------ Given data

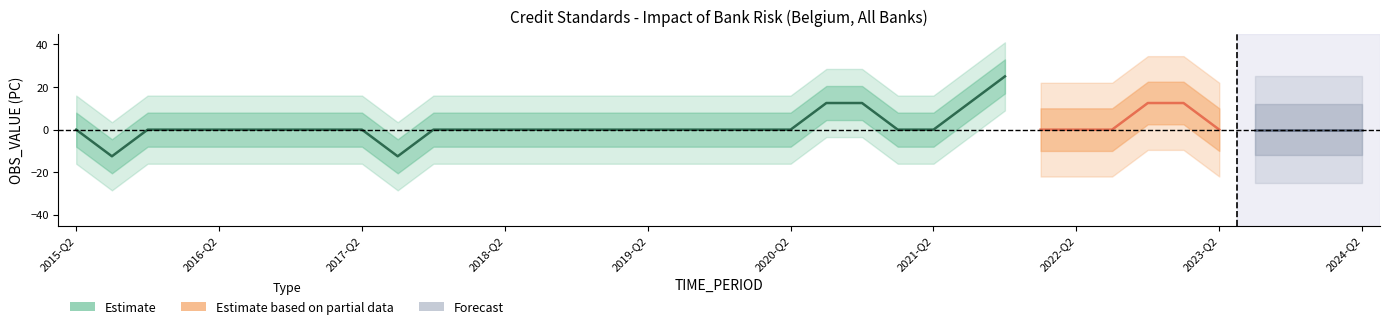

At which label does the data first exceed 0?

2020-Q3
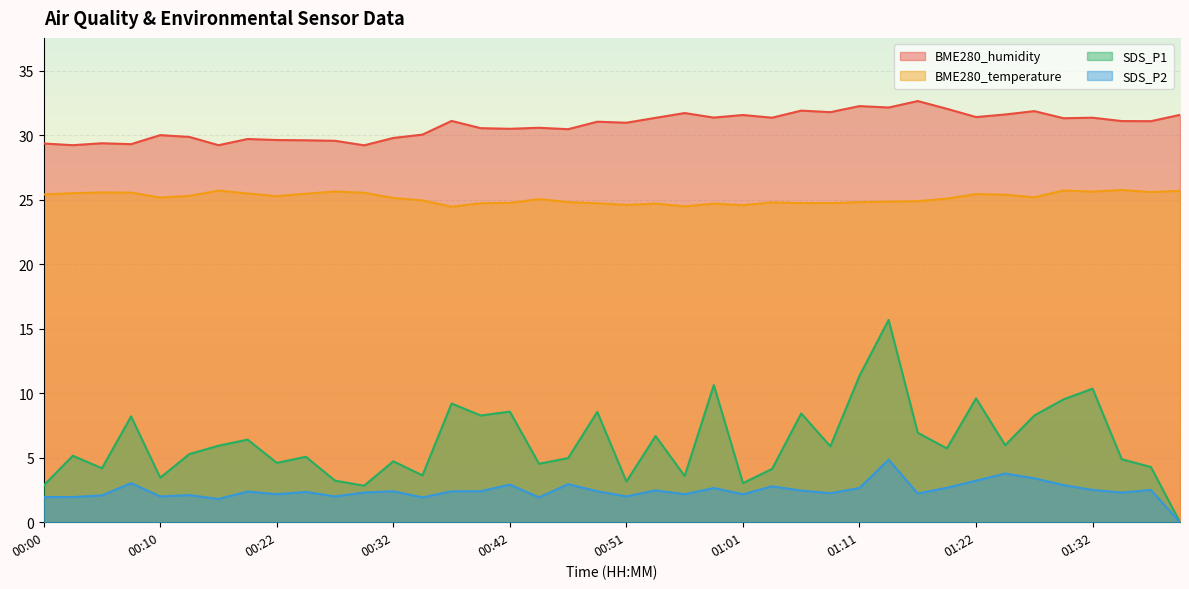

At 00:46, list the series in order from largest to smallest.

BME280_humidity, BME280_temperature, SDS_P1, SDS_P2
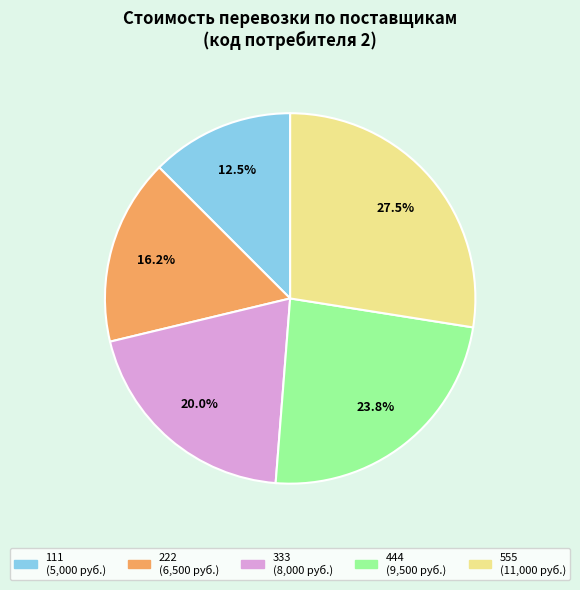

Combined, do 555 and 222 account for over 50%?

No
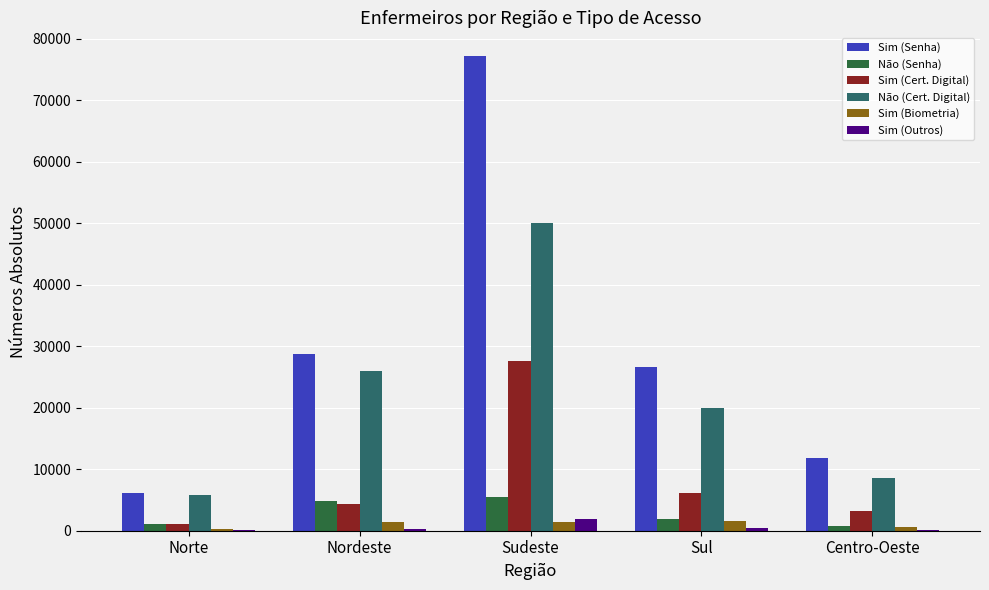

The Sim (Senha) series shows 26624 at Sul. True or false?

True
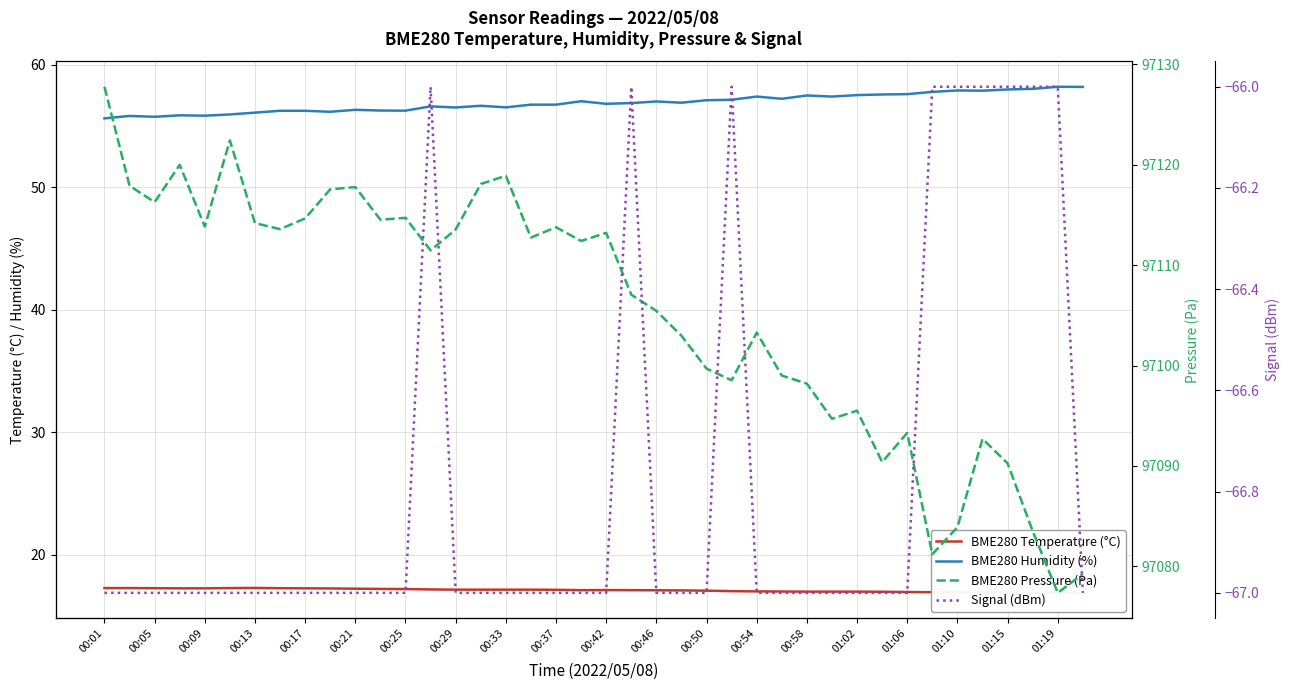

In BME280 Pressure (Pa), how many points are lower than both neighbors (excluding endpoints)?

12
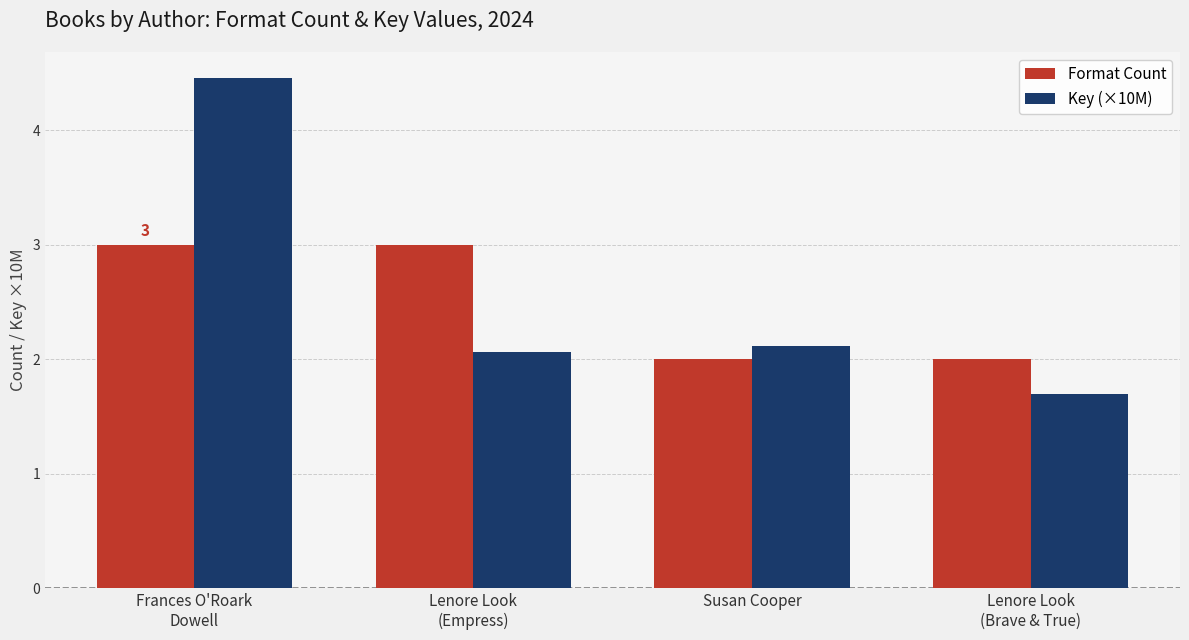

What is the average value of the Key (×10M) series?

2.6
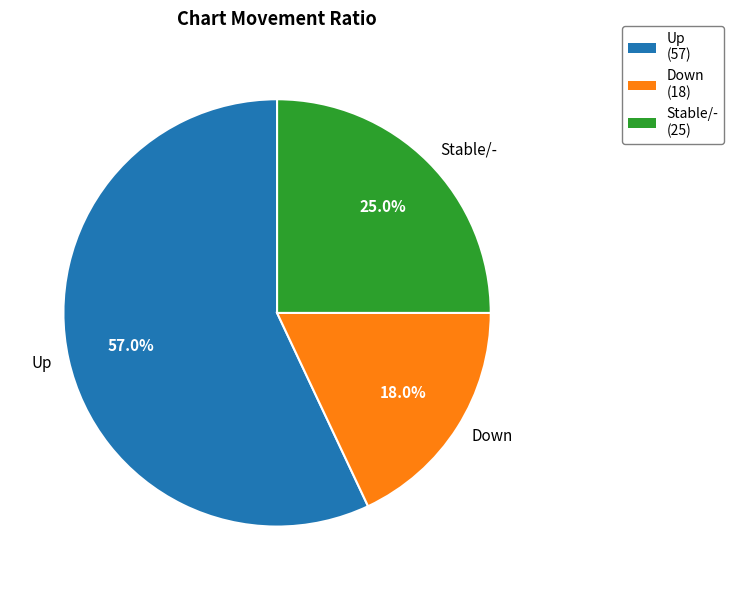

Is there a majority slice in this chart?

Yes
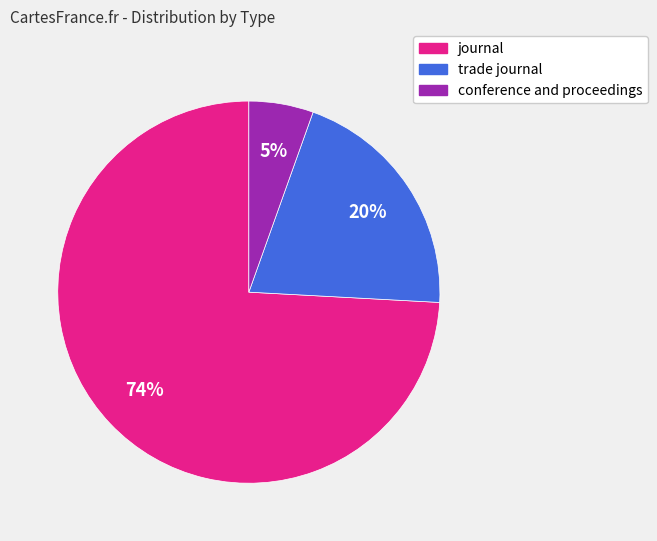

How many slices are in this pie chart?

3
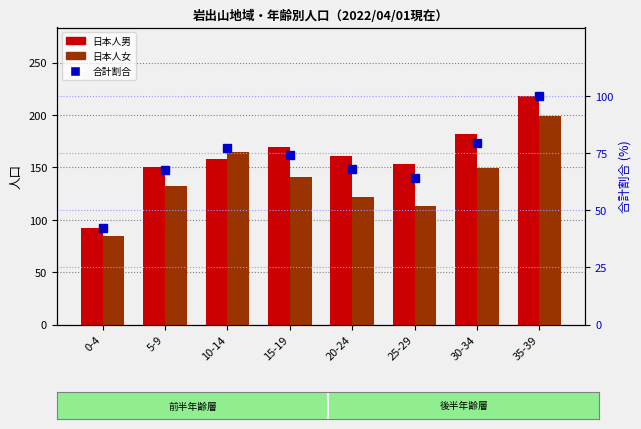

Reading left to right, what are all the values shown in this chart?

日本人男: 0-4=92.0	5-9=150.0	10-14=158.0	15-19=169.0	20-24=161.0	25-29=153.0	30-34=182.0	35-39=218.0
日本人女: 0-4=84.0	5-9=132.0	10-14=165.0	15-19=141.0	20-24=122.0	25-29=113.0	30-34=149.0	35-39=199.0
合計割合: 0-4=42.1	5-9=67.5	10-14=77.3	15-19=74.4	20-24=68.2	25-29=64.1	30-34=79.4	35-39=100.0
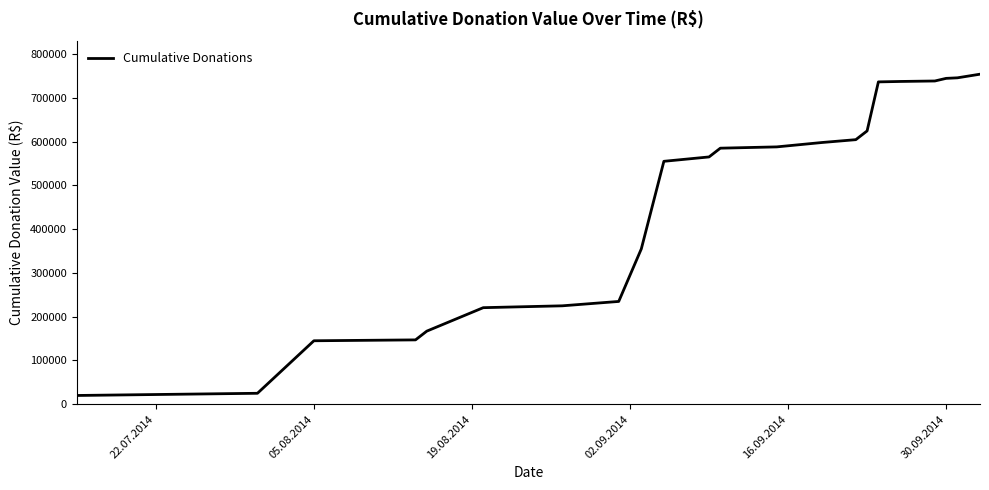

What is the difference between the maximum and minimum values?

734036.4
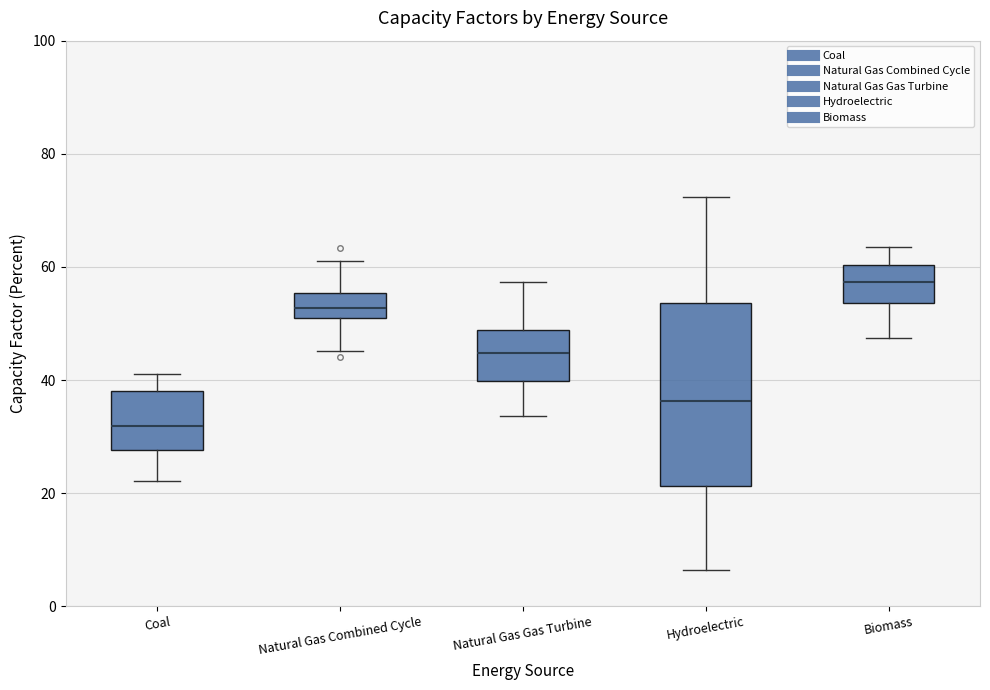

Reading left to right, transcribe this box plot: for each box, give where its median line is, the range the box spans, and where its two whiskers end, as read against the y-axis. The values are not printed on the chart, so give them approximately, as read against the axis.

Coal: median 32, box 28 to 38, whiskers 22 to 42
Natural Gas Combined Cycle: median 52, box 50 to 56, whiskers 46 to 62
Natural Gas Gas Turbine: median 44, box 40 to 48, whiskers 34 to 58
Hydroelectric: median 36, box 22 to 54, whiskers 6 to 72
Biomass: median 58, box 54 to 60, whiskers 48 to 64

------------

**The problem**
Quote the entries above word for word, leaving out the pictures.

**Reply**
At which label does the data first exceed 0?

2020-Q3

At 00:46, list the series in order from largest to smallest.

BME280_humidity, BME280_temperature, SDS_P1, SDS_P2

Combined, do 555 and 222 account for over 50%?

No

The Sim (Senha) series shows 26624 at Sul. True or false?

True

In BME280 Pressure (Pa), how many points are lower than both neighbors (excluding endpoints)?

12

What is the average value of the Key (×10M) series?

2.6

Is there a majority slice in this chart?

Yes

How many slices are in this pie chart?

3

Reading left to right, what are all the values shown in this chart?

日本人男: 0-4=92.0	5-9=150.0	10-14=158.0	15-19=169.0	20-24=161.0	25-29=153.0	30-34=182.0	35-39=218.0
日本人女: 0-4=84.0	5-9=132.0	10-14=165.0	15-19=141.0	20-24=122.0	25-29=113.0	30-34=149.0	35-39=199.0
合計割合: 0-4=42.1	5-9=67.5	10-14=77.3	15-19=74.4	20-24=68.2	25-29=64.1	30-34=79.4	35-39=100.0

What is the difference between the maximum and minimum values?

734036.4

Reading left to right, transcribe this box plot: for each box, give where its median line is, the range the box spans, and where its two whiskers end, as read against the y-axis. The values are not printed on the chart, so give them approximately, as read against the axis.

Coal: median 32, box 28 to 38, whiskers 22 to 42
Natural Gas Combined Cycle: median 52, box 50 to 56, whiskers 46 to 62
Natural Gas Gas Turbine: median 44, box 40 to 48, whiskers 34 to 58
Hydroelectric: median 36, box 22 to 54, whiskers 6 to 72
Biomass: median 58, box 54 to 60, whiskers 48 to 64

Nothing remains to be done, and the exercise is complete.